BEGIN

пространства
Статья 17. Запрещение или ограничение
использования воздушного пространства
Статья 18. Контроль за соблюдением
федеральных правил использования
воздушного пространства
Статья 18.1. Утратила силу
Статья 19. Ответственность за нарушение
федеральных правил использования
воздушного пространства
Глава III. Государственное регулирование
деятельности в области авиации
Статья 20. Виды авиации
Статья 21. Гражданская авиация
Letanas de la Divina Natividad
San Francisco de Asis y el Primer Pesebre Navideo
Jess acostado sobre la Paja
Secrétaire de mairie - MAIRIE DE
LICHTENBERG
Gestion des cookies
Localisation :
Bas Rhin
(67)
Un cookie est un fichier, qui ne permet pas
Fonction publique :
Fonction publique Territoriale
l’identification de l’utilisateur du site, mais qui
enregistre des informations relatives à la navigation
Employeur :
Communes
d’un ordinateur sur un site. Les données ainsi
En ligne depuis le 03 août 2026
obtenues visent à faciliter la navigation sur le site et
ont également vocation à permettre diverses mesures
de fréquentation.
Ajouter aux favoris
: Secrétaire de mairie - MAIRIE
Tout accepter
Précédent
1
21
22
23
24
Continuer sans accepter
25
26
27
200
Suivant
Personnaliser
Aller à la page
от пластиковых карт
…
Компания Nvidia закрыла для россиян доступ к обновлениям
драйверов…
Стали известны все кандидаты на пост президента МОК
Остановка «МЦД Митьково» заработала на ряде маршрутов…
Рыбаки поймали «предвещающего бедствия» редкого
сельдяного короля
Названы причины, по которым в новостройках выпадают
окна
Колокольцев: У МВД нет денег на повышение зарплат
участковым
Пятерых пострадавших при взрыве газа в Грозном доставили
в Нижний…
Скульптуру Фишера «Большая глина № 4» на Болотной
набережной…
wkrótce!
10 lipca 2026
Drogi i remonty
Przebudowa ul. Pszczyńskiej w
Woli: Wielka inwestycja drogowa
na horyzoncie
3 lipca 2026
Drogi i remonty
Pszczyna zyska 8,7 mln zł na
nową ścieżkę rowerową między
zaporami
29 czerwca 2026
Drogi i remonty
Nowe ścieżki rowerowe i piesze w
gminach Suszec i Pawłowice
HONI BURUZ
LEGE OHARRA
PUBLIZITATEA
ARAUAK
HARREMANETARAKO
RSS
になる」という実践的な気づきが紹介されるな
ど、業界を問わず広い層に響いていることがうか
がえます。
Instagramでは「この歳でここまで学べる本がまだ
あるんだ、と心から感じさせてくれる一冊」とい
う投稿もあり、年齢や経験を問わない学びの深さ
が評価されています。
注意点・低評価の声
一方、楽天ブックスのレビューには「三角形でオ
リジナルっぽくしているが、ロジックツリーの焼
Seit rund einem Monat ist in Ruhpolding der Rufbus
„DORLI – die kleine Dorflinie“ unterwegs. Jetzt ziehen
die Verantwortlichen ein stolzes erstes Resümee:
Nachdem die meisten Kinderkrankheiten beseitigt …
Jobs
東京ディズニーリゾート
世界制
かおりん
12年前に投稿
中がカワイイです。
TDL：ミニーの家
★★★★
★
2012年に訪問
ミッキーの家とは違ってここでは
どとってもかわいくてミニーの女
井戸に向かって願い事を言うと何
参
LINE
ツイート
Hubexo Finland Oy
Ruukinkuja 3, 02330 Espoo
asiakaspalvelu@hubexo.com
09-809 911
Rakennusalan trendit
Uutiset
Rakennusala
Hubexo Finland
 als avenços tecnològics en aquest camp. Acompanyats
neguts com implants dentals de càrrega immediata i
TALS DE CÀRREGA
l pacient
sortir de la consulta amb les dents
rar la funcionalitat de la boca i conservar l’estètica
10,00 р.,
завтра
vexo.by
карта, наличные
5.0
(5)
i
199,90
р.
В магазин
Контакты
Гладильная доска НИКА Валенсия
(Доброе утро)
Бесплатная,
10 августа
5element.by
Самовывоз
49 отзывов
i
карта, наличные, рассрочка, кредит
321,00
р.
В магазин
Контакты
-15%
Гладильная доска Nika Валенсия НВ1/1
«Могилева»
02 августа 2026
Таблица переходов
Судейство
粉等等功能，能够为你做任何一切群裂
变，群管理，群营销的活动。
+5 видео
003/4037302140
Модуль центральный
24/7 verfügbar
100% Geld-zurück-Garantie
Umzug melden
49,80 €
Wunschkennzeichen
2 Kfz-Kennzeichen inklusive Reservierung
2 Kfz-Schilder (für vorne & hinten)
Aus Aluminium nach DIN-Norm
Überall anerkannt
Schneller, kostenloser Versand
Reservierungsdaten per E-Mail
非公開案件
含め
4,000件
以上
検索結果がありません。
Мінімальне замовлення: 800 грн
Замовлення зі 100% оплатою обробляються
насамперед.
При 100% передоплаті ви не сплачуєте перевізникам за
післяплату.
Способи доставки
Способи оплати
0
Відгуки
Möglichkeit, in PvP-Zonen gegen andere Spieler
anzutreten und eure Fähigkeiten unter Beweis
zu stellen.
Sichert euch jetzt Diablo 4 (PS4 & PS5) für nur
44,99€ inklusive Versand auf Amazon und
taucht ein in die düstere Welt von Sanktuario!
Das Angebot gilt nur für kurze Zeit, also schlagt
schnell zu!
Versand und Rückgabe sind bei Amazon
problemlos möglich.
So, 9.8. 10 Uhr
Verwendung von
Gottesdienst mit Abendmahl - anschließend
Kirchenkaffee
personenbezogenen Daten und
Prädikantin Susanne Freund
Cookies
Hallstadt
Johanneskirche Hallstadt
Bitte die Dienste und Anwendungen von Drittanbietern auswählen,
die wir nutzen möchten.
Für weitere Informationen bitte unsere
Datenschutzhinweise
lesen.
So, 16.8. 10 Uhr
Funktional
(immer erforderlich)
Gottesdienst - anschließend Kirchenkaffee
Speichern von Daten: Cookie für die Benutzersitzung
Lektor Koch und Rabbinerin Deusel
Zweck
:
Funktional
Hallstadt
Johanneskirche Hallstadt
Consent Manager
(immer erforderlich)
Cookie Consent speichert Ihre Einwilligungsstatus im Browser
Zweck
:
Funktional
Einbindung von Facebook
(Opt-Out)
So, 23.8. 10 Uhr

END

**To do:**
Anywhere the listing shows the word "Kirchenkaffee", copy the full line.

**Written response:**
Kirchenkaffee
Gottesdienst - anschließend Kirchenkaffee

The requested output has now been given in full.